NASA utraciła kontakt z satelitami. Brały udział w misji InSight

Od ponad miesiąca NASA nie ma kontaktu z dwiema satelitami niewielkich rozmiarów. Miały być pokazem możliwości, a tymczasem stały się porażką. Nie wiadomo, z jakich powodów utracono kontakt.

NASA utraciła kontakt z satelitami. Brały udział w misji InSight
Źródło zdjęć: © NASA / JPL
Arkadiusz Stando

08.02.2019 | aktual.: 08.02.2019 11:18

Dwie niewielkie satelity tzw. MarCO (konkretnie MarCO-A oraz MarCO-B) miały być dowodem, na możliwości zminiaturyzowanych urządzeń w odległej przestrzeni kosmicznej. Ich rozmiary można porównać do średniej wielkości walizki. Niestety, mimo wypełnienia swoich głównych zadań misji, nie sprawdziły się na dłużej. Mimo to, naukowcy są zadowoleni z ich pracy.

━━━━━━━━━━━━━━━━━━━━━━━━━━━━━━

(O zadaniu):
Jakie nazwy satelitów i misji kosmicznych pojawiają się w tekście o utracie kontaktu z satelitami? Materiał zamieszczony dalej to osobna całość, niezwiązana z tekstem.

(Zawartość zbioru danych):
━━━━━━━━━━━━━━━━━━━━━━━━━━━━━━

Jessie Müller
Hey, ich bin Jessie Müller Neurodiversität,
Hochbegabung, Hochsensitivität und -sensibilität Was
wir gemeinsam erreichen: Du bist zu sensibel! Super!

━━━━━━━━━━━━━━━━━━━━━━━━━━━━━━

(Rozwiązanie poniżej):
MarCO, MarCO-A, MarCO-B, InSight